* [What to work on] Pick out the lines below with "than" and list them.

◆ ◆ ◆ ◆

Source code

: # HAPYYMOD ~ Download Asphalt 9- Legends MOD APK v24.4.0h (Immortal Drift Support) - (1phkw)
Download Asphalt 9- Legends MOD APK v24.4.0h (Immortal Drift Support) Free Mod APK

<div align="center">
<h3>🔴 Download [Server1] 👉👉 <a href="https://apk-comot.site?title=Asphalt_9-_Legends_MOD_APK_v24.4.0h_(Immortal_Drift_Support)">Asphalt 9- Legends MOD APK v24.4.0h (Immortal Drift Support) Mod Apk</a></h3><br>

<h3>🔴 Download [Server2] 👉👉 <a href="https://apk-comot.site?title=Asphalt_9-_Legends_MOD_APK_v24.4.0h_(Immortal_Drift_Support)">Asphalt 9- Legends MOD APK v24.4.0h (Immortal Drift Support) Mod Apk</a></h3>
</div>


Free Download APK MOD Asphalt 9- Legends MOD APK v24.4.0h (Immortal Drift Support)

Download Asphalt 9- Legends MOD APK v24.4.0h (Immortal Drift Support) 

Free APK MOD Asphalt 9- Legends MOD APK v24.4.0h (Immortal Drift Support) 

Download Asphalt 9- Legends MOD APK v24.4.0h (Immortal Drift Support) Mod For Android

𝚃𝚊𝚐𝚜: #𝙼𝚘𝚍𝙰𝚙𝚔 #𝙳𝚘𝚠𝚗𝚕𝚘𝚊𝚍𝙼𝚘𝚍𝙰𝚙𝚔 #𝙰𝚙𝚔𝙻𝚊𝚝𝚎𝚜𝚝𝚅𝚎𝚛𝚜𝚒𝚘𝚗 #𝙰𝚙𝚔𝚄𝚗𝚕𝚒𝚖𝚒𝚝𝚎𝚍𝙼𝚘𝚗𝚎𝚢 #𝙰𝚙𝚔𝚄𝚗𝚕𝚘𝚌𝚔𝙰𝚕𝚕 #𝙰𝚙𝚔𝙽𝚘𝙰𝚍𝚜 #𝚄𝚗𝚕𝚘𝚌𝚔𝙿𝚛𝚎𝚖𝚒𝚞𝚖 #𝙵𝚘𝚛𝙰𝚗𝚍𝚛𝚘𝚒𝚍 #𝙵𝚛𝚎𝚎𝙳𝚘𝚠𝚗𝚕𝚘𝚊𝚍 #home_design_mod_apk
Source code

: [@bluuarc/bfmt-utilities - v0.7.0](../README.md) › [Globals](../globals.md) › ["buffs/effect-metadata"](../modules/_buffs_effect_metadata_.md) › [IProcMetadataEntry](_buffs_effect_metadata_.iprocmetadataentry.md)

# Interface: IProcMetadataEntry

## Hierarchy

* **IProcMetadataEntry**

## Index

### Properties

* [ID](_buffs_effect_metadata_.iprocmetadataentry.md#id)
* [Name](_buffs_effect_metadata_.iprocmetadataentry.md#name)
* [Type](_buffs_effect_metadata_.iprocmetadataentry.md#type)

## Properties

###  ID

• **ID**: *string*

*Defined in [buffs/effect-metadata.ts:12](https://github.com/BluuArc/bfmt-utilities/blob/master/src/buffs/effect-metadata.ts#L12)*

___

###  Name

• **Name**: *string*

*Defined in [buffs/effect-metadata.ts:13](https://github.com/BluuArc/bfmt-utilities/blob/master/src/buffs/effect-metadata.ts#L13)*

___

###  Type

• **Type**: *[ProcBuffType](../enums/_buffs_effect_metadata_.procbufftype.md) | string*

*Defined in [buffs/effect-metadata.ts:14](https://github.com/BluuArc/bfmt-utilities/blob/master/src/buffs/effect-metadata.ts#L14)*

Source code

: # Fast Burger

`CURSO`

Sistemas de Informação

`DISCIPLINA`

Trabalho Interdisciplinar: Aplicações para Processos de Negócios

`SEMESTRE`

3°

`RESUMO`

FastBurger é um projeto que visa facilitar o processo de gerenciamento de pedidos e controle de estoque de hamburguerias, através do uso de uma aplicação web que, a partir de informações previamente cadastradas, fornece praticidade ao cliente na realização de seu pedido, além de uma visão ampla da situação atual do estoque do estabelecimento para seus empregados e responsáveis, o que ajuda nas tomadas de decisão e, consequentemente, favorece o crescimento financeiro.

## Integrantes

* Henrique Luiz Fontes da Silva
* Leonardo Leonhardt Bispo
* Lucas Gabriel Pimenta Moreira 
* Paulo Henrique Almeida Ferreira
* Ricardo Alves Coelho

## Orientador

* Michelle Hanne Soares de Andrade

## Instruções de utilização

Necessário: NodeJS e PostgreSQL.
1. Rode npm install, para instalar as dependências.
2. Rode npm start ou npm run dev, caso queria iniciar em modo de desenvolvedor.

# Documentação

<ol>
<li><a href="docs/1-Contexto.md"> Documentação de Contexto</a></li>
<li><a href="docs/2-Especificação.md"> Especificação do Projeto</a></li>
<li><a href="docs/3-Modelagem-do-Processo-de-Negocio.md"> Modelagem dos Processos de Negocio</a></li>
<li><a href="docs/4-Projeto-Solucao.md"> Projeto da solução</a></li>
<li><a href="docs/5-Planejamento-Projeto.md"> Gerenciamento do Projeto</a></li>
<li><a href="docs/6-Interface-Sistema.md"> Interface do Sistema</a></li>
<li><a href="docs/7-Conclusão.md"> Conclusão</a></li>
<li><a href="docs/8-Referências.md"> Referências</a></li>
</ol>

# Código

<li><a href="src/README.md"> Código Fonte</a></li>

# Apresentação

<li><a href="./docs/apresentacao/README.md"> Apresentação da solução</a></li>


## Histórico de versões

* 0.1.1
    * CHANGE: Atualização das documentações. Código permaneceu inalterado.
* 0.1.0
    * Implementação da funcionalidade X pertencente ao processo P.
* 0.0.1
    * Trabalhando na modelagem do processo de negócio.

◆ ◆ ◆ ◆

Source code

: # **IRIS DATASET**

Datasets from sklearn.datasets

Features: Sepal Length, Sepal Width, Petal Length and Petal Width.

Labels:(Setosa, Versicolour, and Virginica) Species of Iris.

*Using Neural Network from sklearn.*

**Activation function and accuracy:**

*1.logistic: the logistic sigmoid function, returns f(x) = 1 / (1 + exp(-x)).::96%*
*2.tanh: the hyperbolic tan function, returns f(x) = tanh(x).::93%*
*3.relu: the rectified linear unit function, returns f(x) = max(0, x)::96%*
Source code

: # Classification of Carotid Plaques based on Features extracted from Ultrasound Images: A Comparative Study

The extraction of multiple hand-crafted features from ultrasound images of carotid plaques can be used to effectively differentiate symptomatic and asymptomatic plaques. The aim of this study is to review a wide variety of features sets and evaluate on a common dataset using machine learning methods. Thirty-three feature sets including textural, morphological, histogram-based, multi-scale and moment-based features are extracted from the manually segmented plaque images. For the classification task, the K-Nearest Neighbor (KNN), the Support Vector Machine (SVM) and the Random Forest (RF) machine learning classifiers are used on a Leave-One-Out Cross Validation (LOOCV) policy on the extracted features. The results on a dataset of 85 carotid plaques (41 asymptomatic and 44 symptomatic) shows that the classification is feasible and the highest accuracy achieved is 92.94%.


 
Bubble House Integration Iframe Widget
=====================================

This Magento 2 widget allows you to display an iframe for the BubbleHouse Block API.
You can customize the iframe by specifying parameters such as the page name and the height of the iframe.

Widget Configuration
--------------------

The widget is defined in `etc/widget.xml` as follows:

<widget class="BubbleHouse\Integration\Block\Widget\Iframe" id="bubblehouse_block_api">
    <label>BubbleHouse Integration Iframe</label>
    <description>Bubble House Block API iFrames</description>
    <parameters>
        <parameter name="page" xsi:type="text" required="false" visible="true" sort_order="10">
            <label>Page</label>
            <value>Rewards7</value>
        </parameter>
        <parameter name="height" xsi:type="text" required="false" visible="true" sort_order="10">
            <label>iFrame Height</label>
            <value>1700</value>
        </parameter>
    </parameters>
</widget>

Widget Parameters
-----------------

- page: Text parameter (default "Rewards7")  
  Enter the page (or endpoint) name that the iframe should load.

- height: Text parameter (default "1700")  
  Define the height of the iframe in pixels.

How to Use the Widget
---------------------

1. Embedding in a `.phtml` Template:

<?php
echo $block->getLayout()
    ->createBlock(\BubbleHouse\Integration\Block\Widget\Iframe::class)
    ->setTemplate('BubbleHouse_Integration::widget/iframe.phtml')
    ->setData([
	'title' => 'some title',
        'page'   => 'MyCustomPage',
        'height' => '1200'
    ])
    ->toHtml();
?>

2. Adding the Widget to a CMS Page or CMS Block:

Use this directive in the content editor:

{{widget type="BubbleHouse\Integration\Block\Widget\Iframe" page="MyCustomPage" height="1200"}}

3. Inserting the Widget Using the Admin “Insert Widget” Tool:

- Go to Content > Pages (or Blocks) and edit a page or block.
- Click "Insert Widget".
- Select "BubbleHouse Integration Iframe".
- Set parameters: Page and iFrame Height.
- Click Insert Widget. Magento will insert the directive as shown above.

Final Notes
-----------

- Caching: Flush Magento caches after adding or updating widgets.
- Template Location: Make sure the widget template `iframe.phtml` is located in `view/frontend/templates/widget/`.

◆ ◆ ◆ ◆

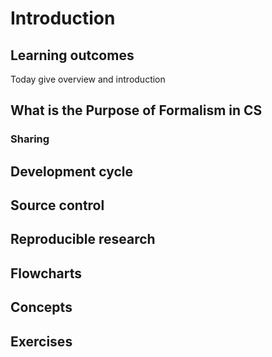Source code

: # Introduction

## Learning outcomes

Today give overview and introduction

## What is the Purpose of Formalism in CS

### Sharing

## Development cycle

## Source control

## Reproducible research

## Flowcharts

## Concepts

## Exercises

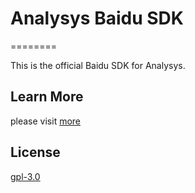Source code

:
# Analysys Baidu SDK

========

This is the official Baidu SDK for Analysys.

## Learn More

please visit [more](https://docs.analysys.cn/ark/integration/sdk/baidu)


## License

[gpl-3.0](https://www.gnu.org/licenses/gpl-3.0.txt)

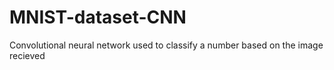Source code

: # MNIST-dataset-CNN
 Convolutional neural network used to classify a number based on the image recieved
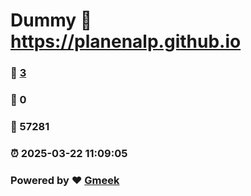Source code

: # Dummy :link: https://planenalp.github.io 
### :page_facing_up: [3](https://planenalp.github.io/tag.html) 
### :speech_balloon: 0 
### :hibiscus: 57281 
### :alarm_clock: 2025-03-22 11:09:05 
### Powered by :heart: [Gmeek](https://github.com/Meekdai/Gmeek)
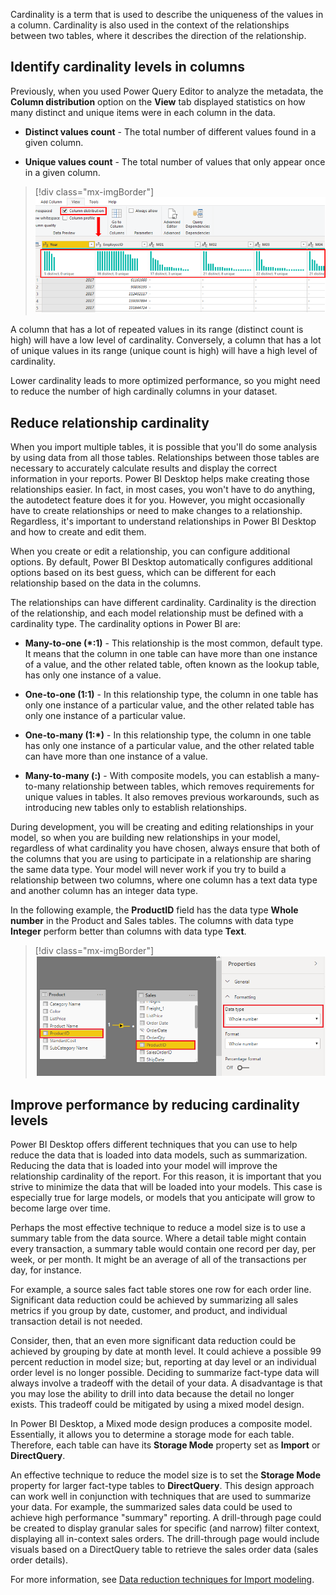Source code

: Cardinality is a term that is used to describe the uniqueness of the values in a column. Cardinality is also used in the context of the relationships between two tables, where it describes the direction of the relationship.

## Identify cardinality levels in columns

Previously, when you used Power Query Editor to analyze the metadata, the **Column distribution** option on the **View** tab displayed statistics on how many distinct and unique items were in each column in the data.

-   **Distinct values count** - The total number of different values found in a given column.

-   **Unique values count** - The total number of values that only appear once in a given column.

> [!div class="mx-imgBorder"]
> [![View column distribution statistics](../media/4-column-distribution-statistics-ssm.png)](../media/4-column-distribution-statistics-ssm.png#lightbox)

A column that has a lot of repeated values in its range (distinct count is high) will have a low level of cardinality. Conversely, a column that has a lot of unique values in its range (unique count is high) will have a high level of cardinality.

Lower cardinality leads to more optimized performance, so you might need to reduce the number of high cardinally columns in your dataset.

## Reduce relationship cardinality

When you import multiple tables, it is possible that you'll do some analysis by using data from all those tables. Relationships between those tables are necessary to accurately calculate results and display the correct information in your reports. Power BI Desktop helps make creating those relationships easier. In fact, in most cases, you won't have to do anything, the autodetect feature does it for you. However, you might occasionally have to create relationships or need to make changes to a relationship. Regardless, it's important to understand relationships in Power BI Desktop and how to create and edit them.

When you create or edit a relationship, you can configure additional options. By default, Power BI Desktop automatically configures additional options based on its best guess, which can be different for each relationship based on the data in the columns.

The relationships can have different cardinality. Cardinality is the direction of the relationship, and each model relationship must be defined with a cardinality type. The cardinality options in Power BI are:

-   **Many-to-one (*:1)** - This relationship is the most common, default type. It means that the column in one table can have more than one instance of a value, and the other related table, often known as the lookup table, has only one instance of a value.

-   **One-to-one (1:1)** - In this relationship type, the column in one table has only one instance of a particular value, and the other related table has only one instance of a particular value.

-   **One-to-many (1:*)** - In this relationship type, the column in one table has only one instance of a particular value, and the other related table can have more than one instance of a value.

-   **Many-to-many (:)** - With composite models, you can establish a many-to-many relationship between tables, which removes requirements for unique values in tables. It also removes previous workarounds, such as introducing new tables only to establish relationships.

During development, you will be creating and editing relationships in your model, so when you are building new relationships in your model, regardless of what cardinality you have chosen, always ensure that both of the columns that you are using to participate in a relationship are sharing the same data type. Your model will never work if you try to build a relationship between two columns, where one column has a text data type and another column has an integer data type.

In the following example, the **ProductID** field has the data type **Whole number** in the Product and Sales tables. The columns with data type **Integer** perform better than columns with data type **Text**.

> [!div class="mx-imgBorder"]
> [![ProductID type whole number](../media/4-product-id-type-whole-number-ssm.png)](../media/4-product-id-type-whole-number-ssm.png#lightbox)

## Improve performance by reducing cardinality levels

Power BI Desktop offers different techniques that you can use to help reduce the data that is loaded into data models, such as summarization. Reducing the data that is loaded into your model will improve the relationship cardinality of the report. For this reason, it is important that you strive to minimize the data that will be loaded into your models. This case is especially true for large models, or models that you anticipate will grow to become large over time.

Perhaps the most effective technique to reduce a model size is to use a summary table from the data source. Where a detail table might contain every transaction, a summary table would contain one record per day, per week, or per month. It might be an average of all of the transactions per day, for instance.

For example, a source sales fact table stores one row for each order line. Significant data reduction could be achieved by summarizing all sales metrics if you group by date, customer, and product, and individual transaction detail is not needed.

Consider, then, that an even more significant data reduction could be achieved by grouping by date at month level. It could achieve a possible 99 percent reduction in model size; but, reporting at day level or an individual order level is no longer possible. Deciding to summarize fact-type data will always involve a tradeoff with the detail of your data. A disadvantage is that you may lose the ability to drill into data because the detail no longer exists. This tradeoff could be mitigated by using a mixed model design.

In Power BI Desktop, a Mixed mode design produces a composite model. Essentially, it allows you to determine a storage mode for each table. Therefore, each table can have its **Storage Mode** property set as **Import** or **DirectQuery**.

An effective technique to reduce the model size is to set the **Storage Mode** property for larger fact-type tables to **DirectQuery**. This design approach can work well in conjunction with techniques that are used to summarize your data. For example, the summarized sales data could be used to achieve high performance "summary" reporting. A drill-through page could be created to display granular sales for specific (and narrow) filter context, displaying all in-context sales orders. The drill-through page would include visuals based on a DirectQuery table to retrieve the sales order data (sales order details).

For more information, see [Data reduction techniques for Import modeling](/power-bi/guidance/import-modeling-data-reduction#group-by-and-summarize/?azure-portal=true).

◆ ◆ ◆ ◆

* [Solution for this exercise]
-   **Many-to-one (*:1)** - This relationship is the most common, default type. It means that the column in one table can have more than one instance of a value, and the other related table, often known as the lookup table, has only one instance of a value.
-   **One-to-many (1:*)** - In this relationship type, the column in one table has only one instance of a particular value, and the other related table can have more than one instance of a value.
In the following example, the **ProductID** field has the data type **Whole number** in the Product and Sales tables. The columns with data type **Integer** perform better than columns with data type **Text**.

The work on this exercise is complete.